Note--I find that last one might have a typo or something? Says discharging difficult, so charging is slower?

I am thinking spend number 1 will be on a modern DC-DC charger for my truck camper rig.

Ya I am that guy that would rather listen to the quiet rumbling idle of a 6.2 gas V8 doing a 'mergency charge of batteries vs the lawn mower rpm drone of my Honda "quiet generator"...

Ray at Love Your RV channel just did a couple vids on DC-DC charging from the vehicle alternator, and how running solar, plus DC-DC charger, plus generator AC-converter charging at the same time works. Yes they have Li batteries.

But yes, 1 x 100ah battery for 1 night seems to be the rule in the Dark Season.

I am kind of leaning to Lithium arn batteries, install inside the warm envelope, under a seat where it would be simple to pick them up and move them to heated storage if ever such an emergency were to arise.

Now on the other hand I can own and wreck quite a few good quality FLA batteries for the spend Li and SiO2's need.

But Li lend themselves very well to fast mechanical charging methods....

I still don't understand the high discharge rate allowed vs the lower charging rate allowed. I read about "C-rates" wrt Li but got bewildered. Something about how Li electrons mate ISTR?

The explanations for SiO2 linked earlier are less than clear too (to me) having to do with various voltages when you stop at different rates and seemed to allow for "ratio" of charge rate vs discharge rates being sometimes 1 to 1 but not clear when that is, and so when you can use the mystery 3C charging for how long instead of "standard" charging rate of 0.3C.

Beats me.

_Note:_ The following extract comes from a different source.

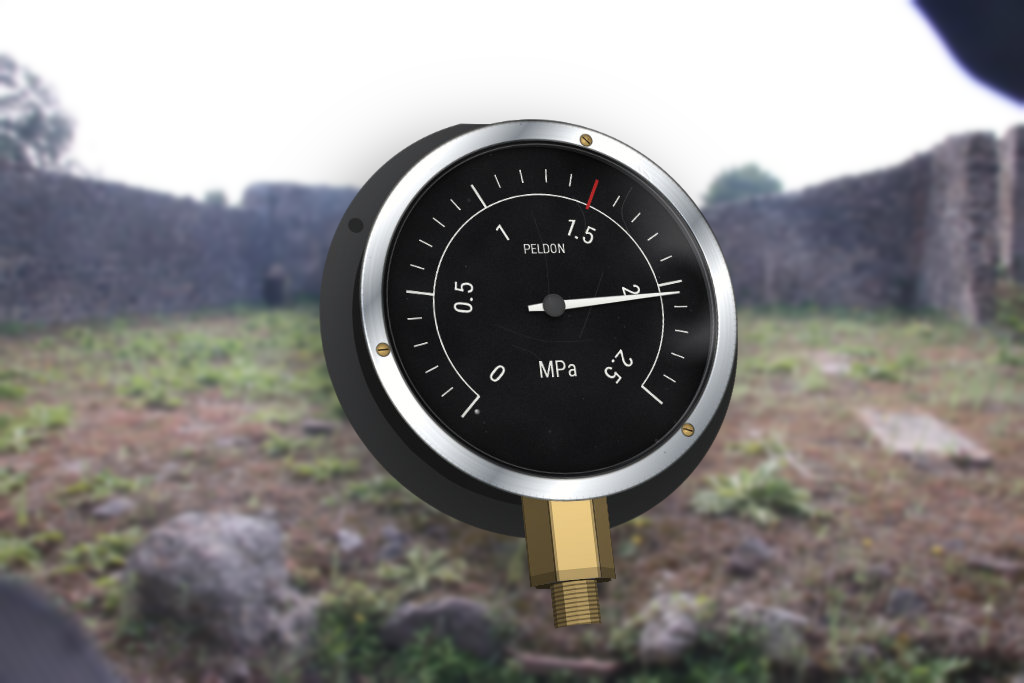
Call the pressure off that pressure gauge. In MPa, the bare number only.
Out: 2.05
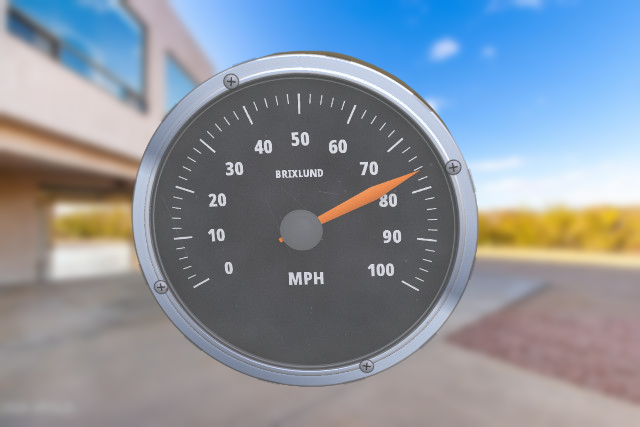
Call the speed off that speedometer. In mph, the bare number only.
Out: 76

Luckily I don't have to worry about faster charging, doing the recharge at home.

I thought my old 156 amps on a 458AH bank was pretty fast for acceptable gen time on the Honda 3000, and that was 0.34C, so 0.3 seems ok to me. But they claim SiO2 can be done faster (less time for a 50-90 is what I would mean by that) but I don't dare try it with my very expensive battery!

EDIT--forgot again that their 0.3C is at the 10hr rate according to a couple of blurbs, so that is really about 0.27 at the 20 hr rate for SiO2 batts. (Note that the 27 for 20 and 30 for 10 is for SiO2 and would be different for other types of battery)

Have to wait for PT to buy one and try out 3C charging and find out what happens! 🙂

BFL13,

Thanks for the informative real life testing.

My greatest need is for generator starting. I've killed off 2 AGM by forgetting to turn off the remote electric start.

My hope is that SiO2 will tolerate that kind of abuse (very definitely mea culpa).